Your assignment:
Filter by the string "statements": return the lines of the material that contain it.
_ _ _ _ _
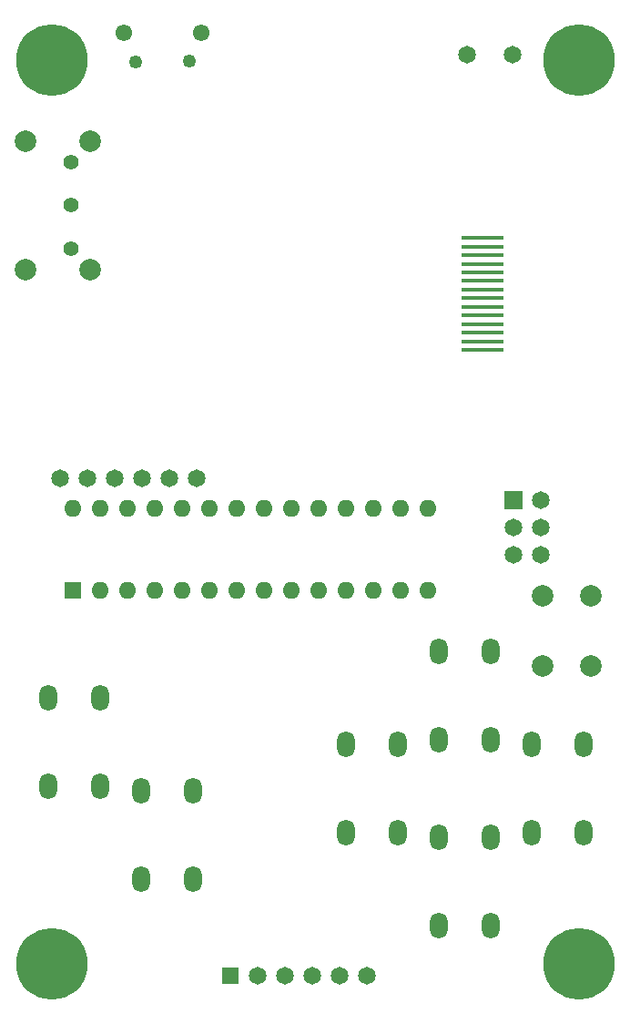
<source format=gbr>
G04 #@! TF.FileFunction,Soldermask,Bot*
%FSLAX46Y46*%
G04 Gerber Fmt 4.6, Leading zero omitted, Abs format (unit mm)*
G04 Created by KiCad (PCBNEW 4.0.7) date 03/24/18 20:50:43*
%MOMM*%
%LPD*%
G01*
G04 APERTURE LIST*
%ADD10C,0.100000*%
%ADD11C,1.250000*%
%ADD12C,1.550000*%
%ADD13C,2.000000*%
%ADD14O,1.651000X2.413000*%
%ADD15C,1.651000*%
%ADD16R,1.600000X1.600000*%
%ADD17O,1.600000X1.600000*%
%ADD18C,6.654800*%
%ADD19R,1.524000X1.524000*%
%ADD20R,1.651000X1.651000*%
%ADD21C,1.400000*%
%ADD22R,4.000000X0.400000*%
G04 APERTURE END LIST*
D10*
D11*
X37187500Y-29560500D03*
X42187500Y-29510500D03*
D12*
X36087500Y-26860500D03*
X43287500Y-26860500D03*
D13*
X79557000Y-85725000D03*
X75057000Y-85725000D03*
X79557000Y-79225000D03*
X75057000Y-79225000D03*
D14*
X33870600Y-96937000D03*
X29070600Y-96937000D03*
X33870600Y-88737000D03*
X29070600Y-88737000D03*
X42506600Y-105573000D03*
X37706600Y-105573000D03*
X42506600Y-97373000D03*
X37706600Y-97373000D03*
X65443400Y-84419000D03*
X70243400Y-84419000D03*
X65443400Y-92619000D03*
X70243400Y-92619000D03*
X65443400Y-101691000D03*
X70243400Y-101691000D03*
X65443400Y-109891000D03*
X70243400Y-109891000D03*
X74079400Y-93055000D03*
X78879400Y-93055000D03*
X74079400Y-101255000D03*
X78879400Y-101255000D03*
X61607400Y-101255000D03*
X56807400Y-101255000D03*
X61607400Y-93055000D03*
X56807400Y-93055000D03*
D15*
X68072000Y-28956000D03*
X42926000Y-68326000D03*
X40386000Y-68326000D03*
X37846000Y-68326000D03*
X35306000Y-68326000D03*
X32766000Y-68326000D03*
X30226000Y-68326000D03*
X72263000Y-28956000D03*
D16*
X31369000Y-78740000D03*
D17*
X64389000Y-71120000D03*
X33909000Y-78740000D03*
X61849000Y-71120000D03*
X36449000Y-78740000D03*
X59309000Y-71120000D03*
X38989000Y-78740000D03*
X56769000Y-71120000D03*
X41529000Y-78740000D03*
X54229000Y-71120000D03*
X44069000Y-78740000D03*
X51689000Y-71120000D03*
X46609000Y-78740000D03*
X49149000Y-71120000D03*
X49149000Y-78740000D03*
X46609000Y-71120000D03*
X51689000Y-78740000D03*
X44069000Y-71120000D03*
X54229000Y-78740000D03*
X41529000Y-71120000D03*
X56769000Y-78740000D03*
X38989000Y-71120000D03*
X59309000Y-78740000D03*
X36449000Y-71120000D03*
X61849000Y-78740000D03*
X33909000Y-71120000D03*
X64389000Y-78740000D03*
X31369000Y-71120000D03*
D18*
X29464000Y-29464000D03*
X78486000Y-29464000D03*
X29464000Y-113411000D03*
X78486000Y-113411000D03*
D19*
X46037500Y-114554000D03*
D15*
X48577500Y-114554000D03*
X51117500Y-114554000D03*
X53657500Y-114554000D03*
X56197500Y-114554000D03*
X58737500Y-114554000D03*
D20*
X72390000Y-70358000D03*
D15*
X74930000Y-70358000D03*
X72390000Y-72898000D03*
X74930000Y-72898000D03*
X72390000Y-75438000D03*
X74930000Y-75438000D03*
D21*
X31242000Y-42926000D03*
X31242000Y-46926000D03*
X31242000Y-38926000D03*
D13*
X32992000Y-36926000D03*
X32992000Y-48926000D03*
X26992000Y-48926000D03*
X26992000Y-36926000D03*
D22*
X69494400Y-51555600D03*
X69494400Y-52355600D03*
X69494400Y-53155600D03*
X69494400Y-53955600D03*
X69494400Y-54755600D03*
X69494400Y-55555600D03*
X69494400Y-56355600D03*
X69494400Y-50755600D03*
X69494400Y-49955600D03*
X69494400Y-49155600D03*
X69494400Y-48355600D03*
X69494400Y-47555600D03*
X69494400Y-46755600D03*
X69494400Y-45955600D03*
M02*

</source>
_ _ _ _ _
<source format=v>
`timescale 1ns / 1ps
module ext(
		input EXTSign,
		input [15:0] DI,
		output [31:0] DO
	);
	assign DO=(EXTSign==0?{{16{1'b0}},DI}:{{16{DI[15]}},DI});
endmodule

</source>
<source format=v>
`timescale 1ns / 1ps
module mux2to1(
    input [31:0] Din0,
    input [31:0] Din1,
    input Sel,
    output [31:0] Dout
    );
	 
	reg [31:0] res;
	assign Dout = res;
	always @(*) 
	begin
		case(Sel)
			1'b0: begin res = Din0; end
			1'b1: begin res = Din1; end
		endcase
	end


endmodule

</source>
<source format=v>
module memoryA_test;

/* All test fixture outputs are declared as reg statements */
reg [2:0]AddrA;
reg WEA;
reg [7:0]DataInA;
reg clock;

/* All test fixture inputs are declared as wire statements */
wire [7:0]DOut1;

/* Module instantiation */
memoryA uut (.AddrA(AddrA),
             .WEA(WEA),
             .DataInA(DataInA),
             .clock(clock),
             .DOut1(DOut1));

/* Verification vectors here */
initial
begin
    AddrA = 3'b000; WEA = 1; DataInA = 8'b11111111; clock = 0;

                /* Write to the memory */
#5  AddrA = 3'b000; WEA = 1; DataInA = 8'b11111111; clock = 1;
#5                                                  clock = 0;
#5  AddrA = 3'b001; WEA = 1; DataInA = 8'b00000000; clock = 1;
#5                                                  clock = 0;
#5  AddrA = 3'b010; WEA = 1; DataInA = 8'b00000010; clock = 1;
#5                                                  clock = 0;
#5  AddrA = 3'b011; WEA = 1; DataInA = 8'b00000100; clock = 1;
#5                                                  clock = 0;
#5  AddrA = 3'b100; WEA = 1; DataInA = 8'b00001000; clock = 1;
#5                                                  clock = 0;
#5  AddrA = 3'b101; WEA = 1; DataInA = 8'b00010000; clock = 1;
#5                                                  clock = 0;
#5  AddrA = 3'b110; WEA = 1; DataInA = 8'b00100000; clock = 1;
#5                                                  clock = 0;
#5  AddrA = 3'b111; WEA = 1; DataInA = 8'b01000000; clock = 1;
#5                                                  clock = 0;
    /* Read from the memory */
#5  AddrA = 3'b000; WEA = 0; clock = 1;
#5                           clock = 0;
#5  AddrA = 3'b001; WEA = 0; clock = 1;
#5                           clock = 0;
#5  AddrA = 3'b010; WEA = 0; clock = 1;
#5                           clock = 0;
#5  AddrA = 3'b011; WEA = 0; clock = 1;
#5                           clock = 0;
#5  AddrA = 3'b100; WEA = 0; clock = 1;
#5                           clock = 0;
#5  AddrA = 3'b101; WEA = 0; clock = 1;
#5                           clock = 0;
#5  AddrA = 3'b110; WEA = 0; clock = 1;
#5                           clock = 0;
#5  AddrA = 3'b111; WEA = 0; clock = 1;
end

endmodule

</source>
_ _ _ _ _
Solution to the exercise:
/* All test fixture outputs are declared as reg statements */
/* All test fixture inputs are declared as wire statements */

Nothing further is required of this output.